Advogada e integrante do IBCCRIM foi uma das convidadas para debate ‘Democracia das Chacinas’, em SP, sobre violência de Estado nas periferias; Débora Silva, das Mães de Maio, também esteve presente

por Arthur Stabile

Debora Maria (de amarelo), em discurso na faculdade de direito da USP | Foto: Arthur Stabile/Ponte Jornalismo


A votação expressiva de Jair Bolsonaro (PSL) no primeiro turno das eleições presidenciais, com mais de 49 milhões de votos, pôs em cheque a democracia brasileira. Um alerta soou ao ver as falas extremistas do candidato, inclusive sobre golpe de Estado e atacando minorias, ganharem eco no povo. Um risco às liberdades. No entanto, para as periferias, um medo que já existe na realidade, como exposto em debate na USP (Universidade de São Paulo), realizado pelo Movimento Travessia, coletivo de alunos da Faculdade de Direito do Largo São Francisco.

“Não parimos um filho para o fascismo matar. Estamos avisando faz tempo desse perigo e são as mães que vão parir um novo Brasil. A ditadura não acabou para a periferia, ela acabou para a burguesia, que corre risco agora”, disparou Debora Maria da Silva, fundadora do movimento Mães de Maio. “As chacinas dos presídios foram para as ruas. Foi o que aconteceu com meu filho: primeiro se prende para depois matar”, completa. Edson Rogério, filho de Debora, morreu no revide do Estado aos ataques do PCC (Primeiro Comando da Capital) em 2006 no estado de São Paulo.

Denominado “Democracia das Chacinas”, o encontro tratou das mortes recorrentes nas periferias. O ponto de partida do debate foi o Massacre do Carandiru, ocorrido em 1992, quando 111 presos foram fuzilados pela Polícia Militar de São Paulo, segundo números oficiais. Pelos extra-oficiais, os relatos apontam centenas de vítimas.

“Vivi o que se chama massacre, mas ocorreram outros massacres antes. Teve em 1982, 1986… Os presídios são lotados desde a década de 1960. Vivi na época dos RPM (Recolhimento Provisório de Menores), antes da Febem (hoje chamado de Fundação Casa). Fui criado ali, não com meus pais, e tinha tortura. E a tortura fabrica criminosos”, conta Kric MC, rapper do grupo Comunidade Carcerária, com 28 anos vividos no sistema prisional.

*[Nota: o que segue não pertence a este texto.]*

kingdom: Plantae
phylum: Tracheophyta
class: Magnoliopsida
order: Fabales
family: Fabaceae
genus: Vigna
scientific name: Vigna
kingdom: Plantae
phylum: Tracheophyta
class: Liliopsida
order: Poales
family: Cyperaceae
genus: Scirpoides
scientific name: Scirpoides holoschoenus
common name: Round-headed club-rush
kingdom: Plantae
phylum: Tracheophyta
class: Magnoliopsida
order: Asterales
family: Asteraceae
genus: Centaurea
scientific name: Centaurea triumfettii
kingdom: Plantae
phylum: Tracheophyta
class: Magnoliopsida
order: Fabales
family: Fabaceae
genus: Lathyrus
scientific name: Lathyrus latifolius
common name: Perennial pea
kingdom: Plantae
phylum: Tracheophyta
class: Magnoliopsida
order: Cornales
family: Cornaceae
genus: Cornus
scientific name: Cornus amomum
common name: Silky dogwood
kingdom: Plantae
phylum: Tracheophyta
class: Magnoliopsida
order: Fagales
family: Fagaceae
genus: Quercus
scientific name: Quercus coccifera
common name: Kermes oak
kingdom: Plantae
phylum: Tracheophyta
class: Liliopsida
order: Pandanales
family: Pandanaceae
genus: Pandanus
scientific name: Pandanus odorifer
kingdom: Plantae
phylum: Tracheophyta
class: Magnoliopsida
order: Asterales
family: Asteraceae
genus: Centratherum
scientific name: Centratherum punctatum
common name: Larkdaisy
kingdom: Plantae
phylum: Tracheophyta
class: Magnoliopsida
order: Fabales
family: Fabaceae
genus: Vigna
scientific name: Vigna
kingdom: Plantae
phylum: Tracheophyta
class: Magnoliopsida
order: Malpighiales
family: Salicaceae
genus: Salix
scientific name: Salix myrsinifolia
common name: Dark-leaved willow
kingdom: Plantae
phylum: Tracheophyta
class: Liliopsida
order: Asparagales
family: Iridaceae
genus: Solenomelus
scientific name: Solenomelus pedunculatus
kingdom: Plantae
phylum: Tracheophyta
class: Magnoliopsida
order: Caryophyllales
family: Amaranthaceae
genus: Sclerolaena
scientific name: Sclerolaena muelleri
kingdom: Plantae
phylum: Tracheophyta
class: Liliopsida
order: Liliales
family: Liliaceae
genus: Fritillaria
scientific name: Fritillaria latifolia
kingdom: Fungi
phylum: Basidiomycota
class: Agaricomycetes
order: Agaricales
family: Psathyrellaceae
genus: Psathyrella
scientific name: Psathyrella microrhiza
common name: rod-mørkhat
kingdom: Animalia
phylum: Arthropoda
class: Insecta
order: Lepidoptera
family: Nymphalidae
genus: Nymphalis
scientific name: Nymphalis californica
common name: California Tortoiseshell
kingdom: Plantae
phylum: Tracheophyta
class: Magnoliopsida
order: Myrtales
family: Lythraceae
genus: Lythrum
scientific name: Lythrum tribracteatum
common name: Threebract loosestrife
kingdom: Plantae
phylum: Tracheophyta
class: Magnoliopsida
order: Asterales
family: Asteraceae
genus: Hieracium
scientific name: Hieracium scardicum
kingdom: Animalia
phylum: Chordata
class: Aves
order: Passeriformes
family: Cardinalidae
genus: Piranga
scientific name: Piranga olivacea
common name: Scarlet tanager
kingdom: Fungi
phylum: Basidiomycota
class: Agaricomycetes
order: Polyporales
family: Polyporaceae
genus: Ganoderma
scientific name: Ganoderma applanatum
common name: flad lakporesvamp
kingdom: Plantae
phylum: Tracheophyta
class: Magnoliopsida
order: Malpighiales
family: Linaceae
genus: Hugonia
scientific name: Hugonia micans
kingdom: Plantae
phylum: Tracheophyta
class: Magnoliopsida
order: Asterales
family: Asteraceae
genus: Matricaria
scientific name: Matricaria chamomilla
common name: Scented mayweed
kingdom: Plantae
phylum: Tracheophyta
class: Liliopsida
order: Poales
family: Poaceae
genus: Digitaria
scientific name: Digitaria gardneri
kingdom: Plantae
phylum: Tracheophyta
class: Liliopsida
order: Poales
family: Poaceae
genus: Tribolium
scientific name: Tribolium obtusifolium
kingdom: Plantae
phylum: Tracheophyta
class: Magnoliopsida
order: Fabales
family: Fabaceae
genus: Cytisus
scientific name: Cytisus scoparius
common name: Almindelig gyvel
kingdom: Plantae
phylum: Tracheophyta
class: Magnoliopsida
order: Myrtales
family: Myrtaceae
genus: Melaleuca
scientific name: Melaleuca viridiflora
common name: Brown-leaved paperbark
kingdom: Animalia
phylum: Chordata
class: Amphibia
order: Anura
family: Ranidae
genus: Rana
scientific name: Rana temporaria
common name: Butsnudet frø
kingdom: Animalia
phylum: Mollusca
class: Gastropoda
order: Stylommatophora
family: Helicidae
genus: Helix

O entendimento entre os participantes é de que não surpreende o fato das periferias darem apoio a um candidato extremista, de frases sexistas, machistas, homofóbicas e com clara indicação para o endurecimento da violência estatal. O motivo? Para quem mora longe das áreas ricas e centrais, conviver com violações já faz parte da rotina.

“Temos uma falsa democracia de violências históricas. Precisamos pensar que esse povo que vota no Bolsonaro não pensa o aprofundamento da violência porque ela já é cotidiana. Precisamos fazer um exercício e analisar profundamente. Vivemos uma democracia das violências.”, sustenta Dina Alves, advogada membro do IBCCRIM (Instituto Brasileiro de Ciências Criminais).

Para a especialista, uma das ferramentas para reafirmar esta democracia tupiniquim é o direito penal “eugênico, de pensar apenas em tipos penais”. “É uma das explicações da forma como se distribui a vida e a morte no Brasil. É preciso desmistificar o conceito de democracia”, argumenta.

Os debatedores dirigiram cobranças ao público, formado por alunos do curso de direito. “Daqui saem promotores, juízes e outras pessoas do judiciário. Lá na frente, vocês vão ter uma caneta pesada na mão, uma caneta que mata tanto ou mais do que a polícia. Agora, nos pedem ajuda em seus trabalhos para se formarem, mas lá na frente nos devolvem com um canudo com laço que escorre sangue”, cobrou Débora Silva.